## RECORD SET
□ □ □ □

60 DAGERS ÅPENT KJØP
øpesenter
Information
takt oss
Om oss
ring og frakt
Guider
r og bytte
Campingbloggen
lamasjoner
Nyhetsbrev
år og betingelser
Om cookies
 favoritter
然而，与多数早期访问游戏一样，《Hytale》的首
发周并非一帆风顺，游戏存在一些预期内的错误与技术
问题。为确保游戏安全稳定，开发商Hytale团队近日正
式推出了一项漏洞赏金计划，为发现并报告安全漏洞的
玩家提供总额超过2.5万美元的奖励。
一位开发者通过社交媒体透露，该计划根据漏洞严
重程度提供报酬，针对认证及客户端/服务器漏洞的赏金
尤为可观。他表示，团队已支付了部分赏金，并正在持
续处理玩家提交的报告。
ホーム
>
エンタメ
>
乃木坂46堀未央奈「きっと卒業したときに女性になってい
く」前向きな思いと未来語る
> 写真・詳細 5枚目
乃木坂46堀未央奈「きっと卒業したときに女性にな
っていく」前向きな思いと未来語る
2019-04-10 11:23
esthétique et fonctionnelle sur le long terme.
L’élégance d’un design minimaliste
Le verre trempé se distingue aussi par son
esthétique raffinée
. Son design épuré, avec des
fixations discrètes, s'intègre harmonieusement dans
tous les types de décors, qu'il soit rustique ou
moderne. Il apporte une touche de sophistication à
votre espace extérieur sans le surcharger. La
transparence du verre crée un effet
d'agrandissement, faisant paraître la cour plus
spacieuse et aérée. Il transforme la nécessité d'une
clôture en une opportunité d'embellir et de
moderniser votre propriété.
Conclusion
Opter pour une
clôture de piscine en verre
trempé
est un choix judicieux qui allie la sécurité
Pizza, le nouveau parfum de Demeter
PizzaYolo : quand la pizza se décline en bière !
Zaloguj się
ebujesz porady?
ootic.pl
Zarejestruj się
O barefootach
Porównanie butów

□ □ □ □

Show every line of the records that contains the word "esthétique".

## YOUR SOLUTION
esthétique et fonctionnelle sur le long terme.
esthétique raffinée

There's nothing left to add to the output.